Suppose we take any sequence in Aff(n) such that its limit is an element of $ GL_n(\mathbb{R})$. How do I show that (informally) the limit is in Aff(n)?
Aff(n) is the set of all matrices of the form $$ \begin{pmatrix} A & \ b \\ 0 & 1 \\ \end{pmatrix}$$ where A $\in GL_n(\mathbb{R})$, b in $\mathbb{R}^n$, and $0$ is 1 x n zero vector
Note that Aff(n) is a subset of n + 1 by n + 1 matrices
Your group is isomorphic to the subgroup of $GL(n+1, \mathbb R)$ of matrices of the form $$\begin{pmatrix}A&b\\0&1\end{pmatrix}$$ where $A$, $b$, $0$ and $1$ are blocks of sizes $n\times b$, $n\times 1$, $1\times n$ and $1\times 1$, respectively, by an obvious map.
Now this subgroup of $GL(n+1,\mathbb R)$ is the preimage of the vector $(0,\dots,0,1)\in\mathbb R^{n+1}$ under the function $\phi:GL(n+1,\mathbb R)\to\mathbb R^{n+1}$ such that if $B$ is an element of $GL(n+1,\mathbb R)$ then $\phi(B)$ is the last row of $B$.

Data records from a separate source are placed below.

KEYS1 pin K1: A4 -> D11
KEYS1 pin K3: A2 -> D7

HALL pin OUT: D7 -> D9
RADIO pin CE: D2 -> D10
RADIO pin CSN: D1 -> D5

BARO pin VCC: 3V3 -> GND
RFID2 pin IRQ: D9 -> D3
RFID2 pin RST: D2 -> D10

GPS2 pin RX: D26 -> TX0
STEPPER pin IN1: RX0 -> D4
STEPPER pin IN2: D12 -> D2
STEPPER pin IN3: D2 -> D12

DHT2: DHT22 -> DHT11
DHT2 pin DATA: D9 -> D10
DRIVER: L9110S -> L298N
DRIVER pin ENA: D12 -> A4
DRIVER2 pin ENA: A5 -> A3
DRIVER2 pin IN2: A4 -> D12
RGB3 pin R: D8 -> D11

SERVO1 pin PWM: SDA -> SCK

Since $\phi$ is continuous and $\mathbb R^{n+1}$ Hausdorff, it is clear that your group is a closed subgroup of $GL(n+1,\mathbb R)$. Moreover, you can check easily that the differential of $\phi$ has the correct rank, so in fact it follows at once that the group is in fact a manifold. Etc.